Visual Profiler makes bandwidth 6x faster ?!?

Hello,

When Visual Profiler of Cuda Toolkit 7 RC1 is running and Skybuck’s Test CUDA Memory Performance Bandwidth application is run the bandwidth is suddenly 6 times higher ! It’s 12 GB/sec instead of 2 GB/sec (GT 520).

GPU-Z shows the GPU memory load to reach something like 70% when visual profiler is running and only 20% if visual profiler is not running.

What is going on here ? To me it seems that perhaps Windows or the Graphics Driver is intentionally limiting the GPU memory load, like it’s being bottlenecked ? Or perhaps Visual Profiler uses some trick to enable higher GPU memory load ? Or it’s some kind of feature being enabled inside this graphics driver ?!?

I’d like an explanation pls !

Bye,
Skybuck.

Visual profiler does various un-obvious things when profiling your code. For example, it may re-run kernels, something your application would not normally do. This can have an impact on performance measurements you build into your code. Furthermore, re-running a bandwidth-intensive kernel could easily cause the GPU-Z measurement to go up.

If you want to look at performance characteristics while visual profiler is running, you should look at the specific operations you care about in the timeline, and gather performance metrics on them directly from within visual profiler, either based on the data that is already captured, or else by running specific experiments (e.g. kernel bandwidth analysis)

The visual profiler does not produce and results. It runs, a bar is displayed… collecting measurements etc… then my bandwidth test runs… it’s my bandwidth test that reports high bandwidth in it’s graph… it’s gpu-z which report memory controller load of 70% instead of the usual 20%.

For now I cannot evaluate if the profiler and/or bandwidth test is running correctly because it doesn’t really compute anything… so no way to check if that is off… even if it were same… perhaps visual profiler runs some part of cuda kernel in cpu memory or so… or perhaps it uses other tricks.

Also why can visual profiler not profile my application which uses cuda driver api ?

Skybuck,

The Visual Profiler can trace a CUDA application and profile CUDA kernels for applications that use the CUDA runtime or CUDA driver API.

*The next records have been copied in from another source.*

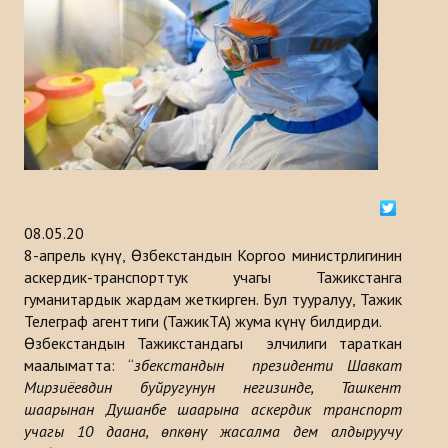
Тарыхы
ИШ ЧАРАЛАР
КАБАРЛАР
Казакстан
Кыргызстан
08.05.20
8-апрель күнү, Өзбекстандын Коргоо министрлигинин
Туркия
аскердик-транспорттук учагы Тажикстанга
Туркменистан
гуманитардык жардам жеткирген. Бул тууралуу, Тажик
Телеграф агенттиги (ТажикТА) жума күнү билдирди.
Ѳзбекистан
Өзбекстандын Тажикстандагы элчилиги тараткан
маалыматта: “
Өзбекстандын президенти Шавкат
Азербайджан
Мирзиёевдин буйругунун негизинде, Ташкент
шаарынан Душанбе шаарына аскердик транспорт
ЧЫГАРМАЛАР
учагы 10 даана, өпкөнү жасалма дем алдыруучу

If you are using a 3rd party tool to monitor memory bandwidth utilization you will see different behavior in trace and profiling mode. In trace mode you should see negligible change in bandwidth. In profiling mode the Visual Profiler (nvprof/CUPTI) will enter kernel replay mode in order to collect all of the performance counters. Kernel replay will save all mutable memory before launching the kernel. After the kernel completes all mutable memory will be restored. The save logic will try to save device memory to available memory in performance order: device memory, pinned system memory, paged system memory, and finally disk. If your application allocates all device memory (which I believe your application does) then all device memory will need to be saved to system memory or disk. This can result in extremely long capture times. If you are monitoring memory bandwidth during save or restore you should see periods of maximum device bandwidth followed by reduced bandwidth as data is copied from device memory to system memory or back.

The Visual Profiler works with the CUDA runtime and CUDA driver API. If you are unable to collect results then I would recommend you post a reproducible so the development team can look into the issue.

I would recommend quickly changing the application to allocate a small portion of device memory and see if the Visual Profiler starts to work. If this is the case then either (a) save/restore is taking significant time, or (b) there is a bug in the tool.

Here is the “reproducible”.

http://www.skybuck.org/CUDA/BandwidthTest/version%200.09/Packed/TestCudaMemoryBandwidthPerformance.rar

If you guys have an GT 520 and Cuda Toolkit 7 RC1 installed with matching driver you can test for yourself and see if it works. On my system (windows 7 ultimate x64) it does not work.

Maybe I could try and make a 64 bit version instead of 32 bit version but I doubt that will solve anything ;).